Express Online: Editorial | 7. August 2008

Urbane Utopien

Wenn ich Lahn seh', krieg ich Zahnweh", reimten Fusionsgegner auf Autoaufklebern und produzierten Fahndungsplakate mit den Köpfen der Gießener und Wetzlarer Rathauschefs: Als am 1. Januar 1977 die beiden mittelhessischen Kommunen samt 14 Nachbargemeinden zur 156.000-Einwohner-Stadt Lahn zusammen wuchsen, waren sich die meisten Einwohner in einem einig – in der Ablehnung des "sechzehnarmigen Stadtmonsters". Juli 1979 wurde das so ungeliebte Kunstgebilde wieder aufgelöst – und ging als die wohl größte bundesrepublikanische Pleite einer Kommunalreform in die Geschichte ein.

Dabei war beileibe nicht alles schlecht: Heute sind sich Kommunalpolitiker aller Couleur einig, dass die Städtefusion die Position Mittelhessens gegenüber dem wirtschaftlich übermächtigen Rhein-Main-Gebiet nachhaltig gestärkt hätte. Nicht von ungefähr gibt es seit 2003 einen Regionalmanagement-Verein von Politik, Wissenschaft und Wirtschaft, der sich das Motto "Mittelhessen – wir wachsen zusammen!" auf die Fahnen geschrieben hat.

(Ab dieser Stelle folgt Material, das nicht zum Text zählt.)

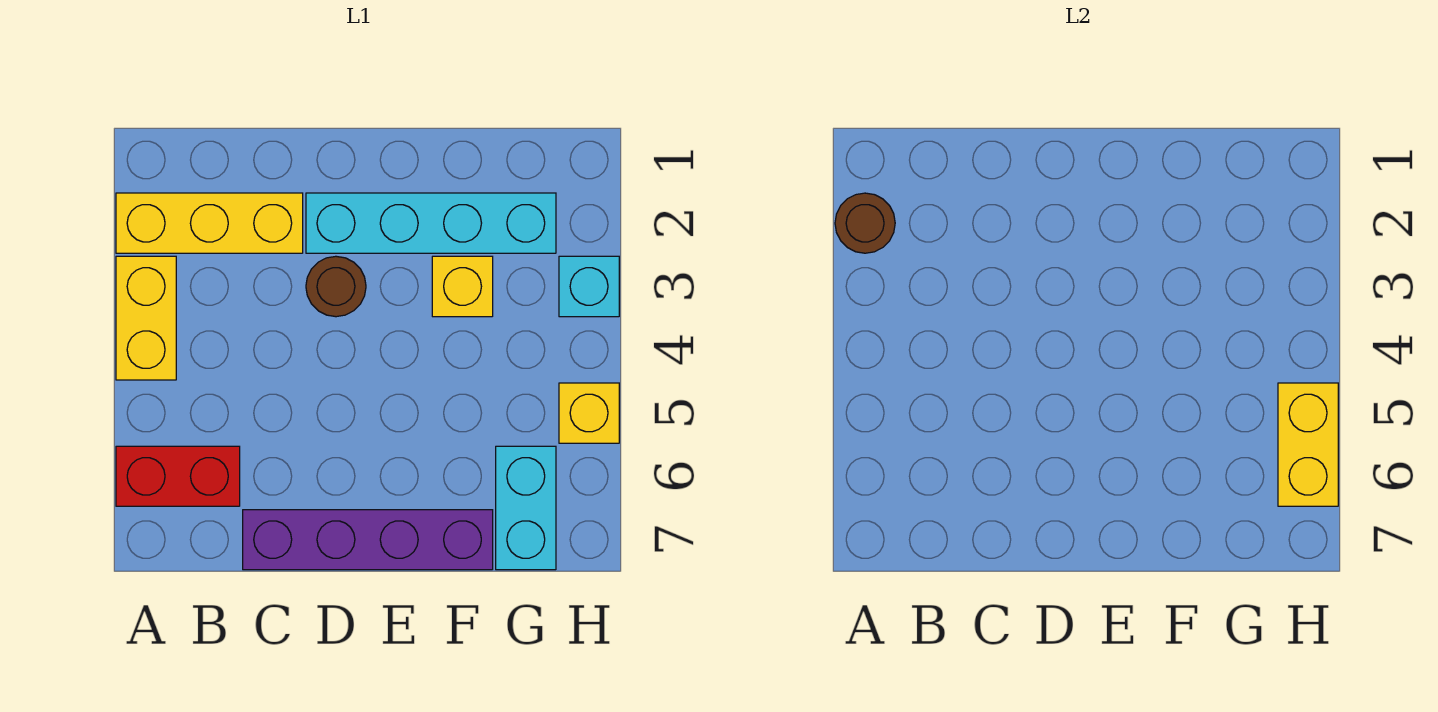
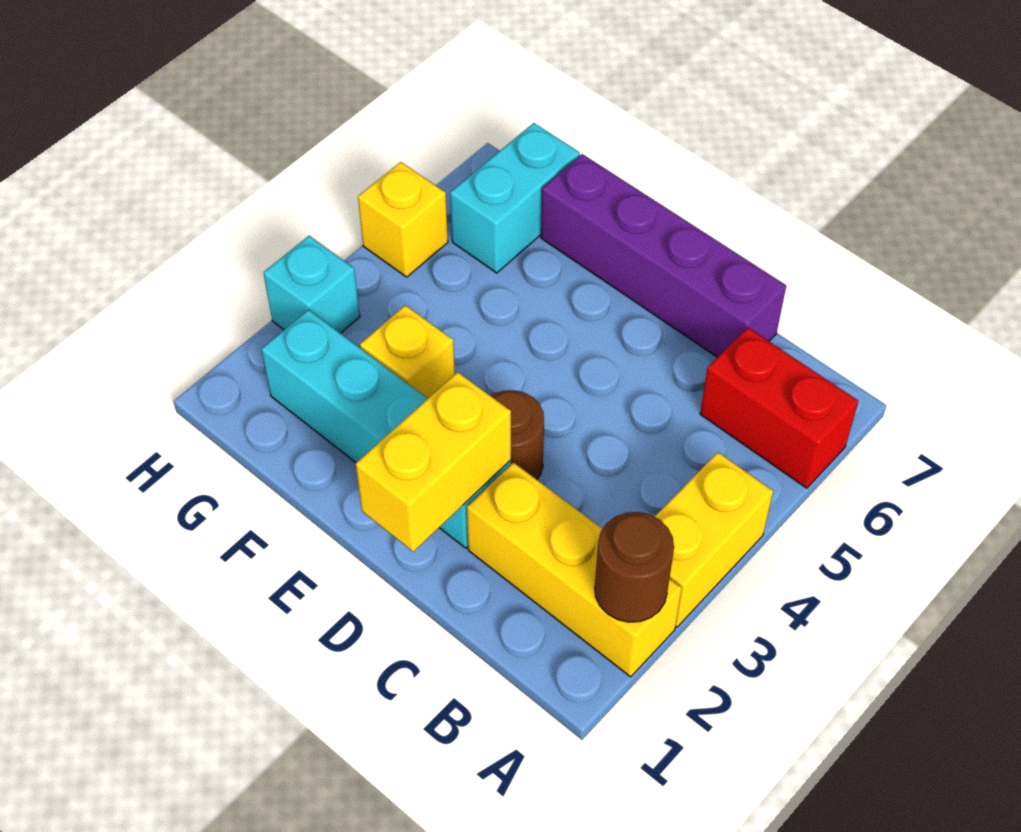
yellow 1x2 brick [1278,383,1338,506] -> yellow 1x2 brick moved to [356,372,511,552]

Und demnächst macht sich auch eine Künstlergruppe auf die Suche nach den Überbleibseln der versunkenen Stadt Lahn: Am 23.8. suchen "Speckgürtelpioniere" beim Fahrradausflug entlang der Lahn nach urbanen Utopien im grünen Herzen Hessens – und laden zum Mitradeln und Mitreden ein (Infos unter www.akku-netz.de).